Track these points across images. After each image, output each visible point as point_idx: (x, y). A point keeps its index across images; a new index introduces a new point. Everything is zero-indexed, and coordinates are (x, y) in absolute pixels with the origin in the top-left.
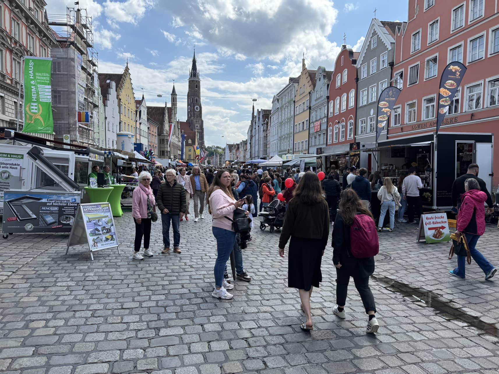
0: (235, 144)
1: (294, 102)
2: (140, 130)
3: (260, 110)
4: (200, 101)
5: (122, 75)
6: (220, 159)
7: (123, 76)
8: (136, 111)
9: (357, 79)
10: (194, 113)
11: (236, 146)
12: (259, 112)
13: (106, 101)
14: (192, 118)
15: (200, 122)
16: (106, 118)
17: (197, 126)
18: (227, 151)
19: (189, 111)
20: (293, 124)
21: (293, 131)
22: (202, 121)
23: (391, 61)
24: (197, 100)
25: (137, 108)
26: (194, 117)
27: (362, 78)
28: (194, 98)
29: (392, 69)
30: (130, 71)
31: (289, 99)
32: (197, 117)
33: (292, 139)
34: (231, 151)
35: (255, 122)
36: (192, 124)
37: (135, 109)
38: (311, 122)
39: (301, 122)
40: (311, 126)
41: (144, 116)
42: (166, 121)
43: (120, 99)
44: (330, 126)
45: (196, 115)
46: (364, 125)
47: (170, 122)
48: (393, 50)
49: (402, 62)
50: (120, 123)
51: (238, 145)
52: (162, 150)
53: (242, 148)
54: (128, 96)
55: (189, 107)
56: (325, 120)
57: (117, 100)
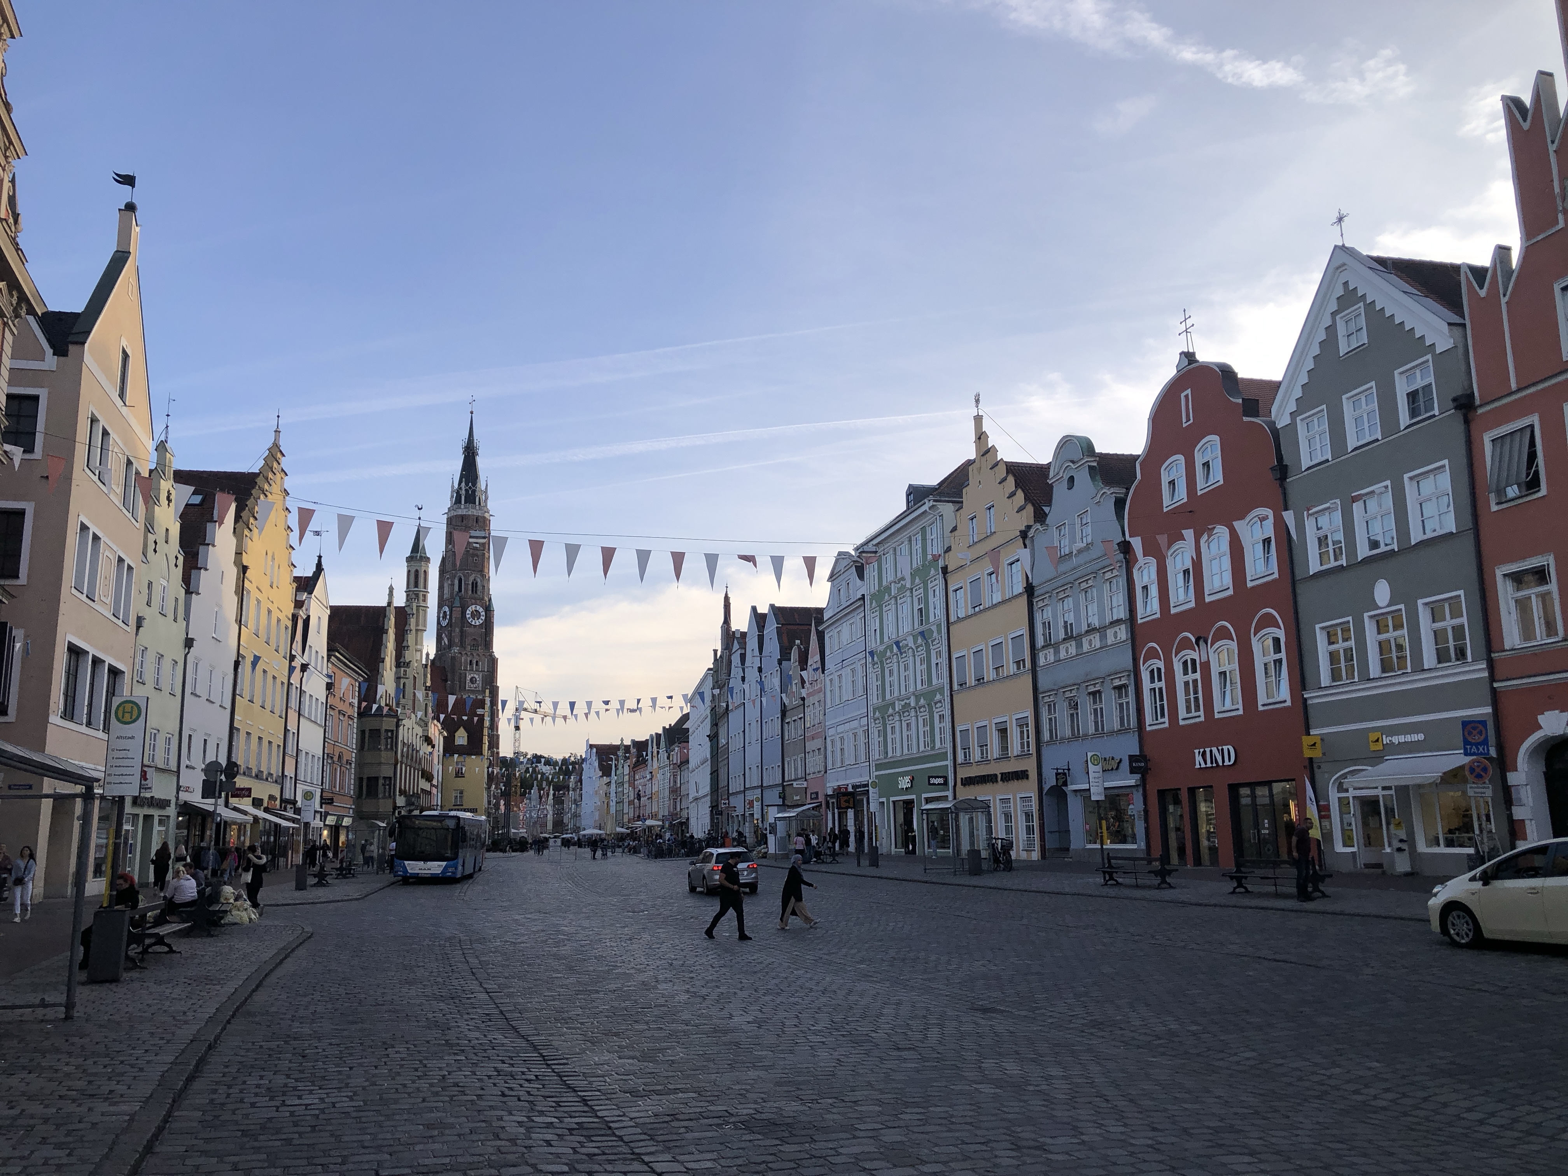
0: (627, 742)
1: (945, 570)
2: (302, 692)
3: (763, 609)
4: (485, 588)
5: (255, 476)
6: (558, 801)
7: (260, 481)
8: (295, 618)
9: (1282, 471)
10: (462, 631)
11: (633, 751)
12: (759, 619)
13: (193, 572)
14: (456, 649)
15: (484, 665)
16: (189, 643)
17: (473, 680)
18: (591, 771)
19: (444, 623)
20: (945, 655)
21: (946, 680)
22: (493, 662)
23: (1458, 390)
24: (475, 585)
25: (299, 604)
26: (462, 645)
27: (1305, 463)
28: (467, 577)
29: (1467, 422)
30: (285, 462)
31: (917, 561)
32: (475, 646)
33: (947, 713)
34: (606, 771)
35: (743, 657)
36: (453, 671)
37: (290, 609)
38: (1040, 641)
39: (986, 647)
40: (1042, 661)
41: (319, 638)
42: (388, 660)
43: (245, 569)
44: (1152, 654)
45: (468, 641)
46: (1340, 646)
47: (400, 662)
48: (1461, 350)
49: (1519, 390)
50: (237, 664)
51: (640, 746)
52: (369, 772)
53: (663, 754)
54: (273, 559)
55: (446, 609)
56: (1123, 633)
57: (235, 570)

**Brief**:
Beginning with the first line of the items and stopping after the line that contains "39: (986, 647)", give each line as a separate string in a JSON list, omitting blank lines. Leave the pictures out of the answer.

**Result for this task**:
[
  "Track these points across images. After each image, output each visible point as point_idx: (x, y). A point keeps its index across images; a new index introduces a new point. Everything is zero-indexed, and coordinates are (x, y) in absolute pixels with the origin in the top-left.",
  "0: (235, 144)",
  "1: (294, 102)",
  "2: (140, 130)",
  "3: (260, 110)",
  "4: (200, 101)",
  "5: (122, 75)",
  "6: (220, 159)",
  "7: (123, 76)",
  "8: (136, 111)",
  "9: (357, 79)",
  "10: (194, 113)",
  "11: (236, 146)",
  "12: (259, 112)",
  "13: (106, 101)",
  "14: (192, 118)",
  "15: (200, 122)",
  "16: (106, 118)",
  "17: (197, 126)",
  "18: (227, 151)",
  "19: (189, 111)",
  "20: (293, 124)",
  "21: (293, 131)",
  "22: (202, 121)",
  "23: (391, 61)",
  "24: (197, 100)",
  "25: (137, 108)",
  "26: (194, 117)",
  "27: (362, 78)",
  "28: (194, 98)",
  "29: (392, 69)",
  "30: (130, 71)",
  "31: (289, 99)",
  "32: (197, 117)",
  "33: (292, 139)",
  "34: (231, 151)",
  "35: (255, 122)",
  "36: (192, 124)",
  "37: (135, 109)",
  "38: (311, 122)",
  "39: (301, 122)",
  "40: (311, 126)",
  "41: (144, 116)",
  "42: (166, 121)",
  "43: (120, 99)",
  "44: (330, 126)",
  "45: (196, 115)",
  "46: (364, 125)",
  "47: (170, 122)",
  "48: (393, 50)",
  "49: (402, 62)",
  "50: (120, 123)",
  "51: (238, 145)",
  "52: (162, 150)",
  "53: (242, 148)",
  "54: (128, 96)",
  "55: (189, 107)",
  "56: (325, 120)",
  "57: (117, 100)",
  "0: (627, 742)",
  "1: (945, 570)",
  "2: (302, 692)",
  "3: (763, 609)",
  "4: (485, 588)",
  "5: (255, 476)",
  "6: (558, 801)",
  "7: (260, 481)",
  "8: (295, 618)",
  "9: (1282, 471)",
  "10: (462, 631)",
  "11: (633, 751)",
  "12: (759, 619)",
  "13: (193, 572)",
  "14: (456, 649)",
  "15: (484, 665)",
  "16: (189, 643)",
  "17: (473, 680)",
  "18: (591, 771)",
  "19: (444, 623)",
  "20: (945, 655)",
  "21: (946, 680)",
  "22: (493, 662)",
  "23: (1458, 390)",
  "24: (475, 585)",
  "25: (299, 604)",
  "26: (462, 645)",
  "27: (1305, 463)",
  "28: (467, 577)",
  "29: (1467, 422)",
  "30: (285, 462)",
  "31: (917, 561)",
  "32: (475, 646)",
  "33: (947, 713)",
  "34: (606, 771)",
  "35: (743, 657)",
  "36: (453, 671)",
  "37: (290, 609)",
  "38: (1040, 641)",
  "39: (986, 647)"
]